6.2 Source Layout

6.2.1 Files And Directories

Before you are going to start to extend Phing let's have a look at the source layout. You should be comfortable with the organization of files in the source tree of Phing before starting to code. After you extracted the source distribution or checked it out from git you should see the following directory structure:

$PHING_HOME
  |-- bin
  |-- classes
  |    `-- phing
  |         |-- filters
  |         |    `-- util
  |         |-- mappers
  |         |-- parser
  |         |-- tasks
  |         |    |-- ext
  |         |    |-- system
  |         |    |    `-- condition
  |         |    `-- user
  |         `-- types
  |-- docs
  |    `-- phing_guide
  `-- test
       |-- classes
       `-- etc

The following table briefly describes the contents of the major directories:

Table 6.1: Phing source tree directories

DirectoryContents

bin

The basic applications (phing, configure) as well as the wrapper scripts for different platforms (currently Unix and Windows).

classes

Repository of all the classes used by Phing. This is the base directory that should be on the PHP include_path. In this directory you will find the subdirectory phing/ with all the Phing relevant classes.

docs

Documentation files. Generated books, online manuals as well as the PHPDoc generated API documentation.

test

A set of testcases for different tasks, mappers and types. If you are developing in git you should add a testcase for each implementation you check in.


Currently there is no distinction between the source layout and the build layout of Phing.
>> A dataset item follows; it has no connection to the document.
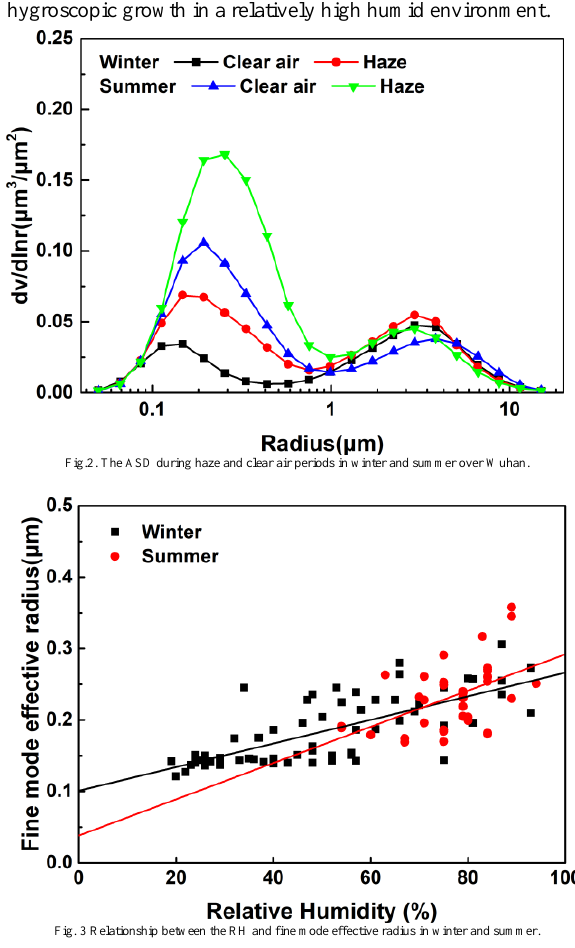
Fig. 3 Relationship between the RH and fine mode effective radius in winter and summer.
The directory layout shows the file tree that carries some additional files like the Phing website. Later on there may be a buildfile to create a clean distribution tree of Phing itself.

6.2.2 File Naming Conventions

There are some file naming conventions used by Phing. Here's a quick rundown on the most basic conventions. A more detailed list can be found in [See Naming And Coding Standards]:

  • Filenames consist of no more or less than two elements: name and extension .

  • Choose short descriptive filenames, which must be less than 31 chars.

  • Names must not contain dots.

  • Files containing PHP code must end with the extension .php .

  • There must be only one class per file (no procedural methods allowed, use a separate file for them), with the exception of "inner"-type / helper classes that can be declared in the same file as the "outer" / main class.

  • The name portion of the file must be named exactly like the class it contains.

  • Buildfiles and configure rulesets must end with the extension .xml .

6.2.3 Coding Standards

We are using PEAR coding standards. We are using a less strict version of these standards, but we do insist that new contributions have phpdoc comments and make explicitly declarations about public/protected/private variables and methods. If you have suggestions about improvements to Phing codebase, don't hesitate to let us know.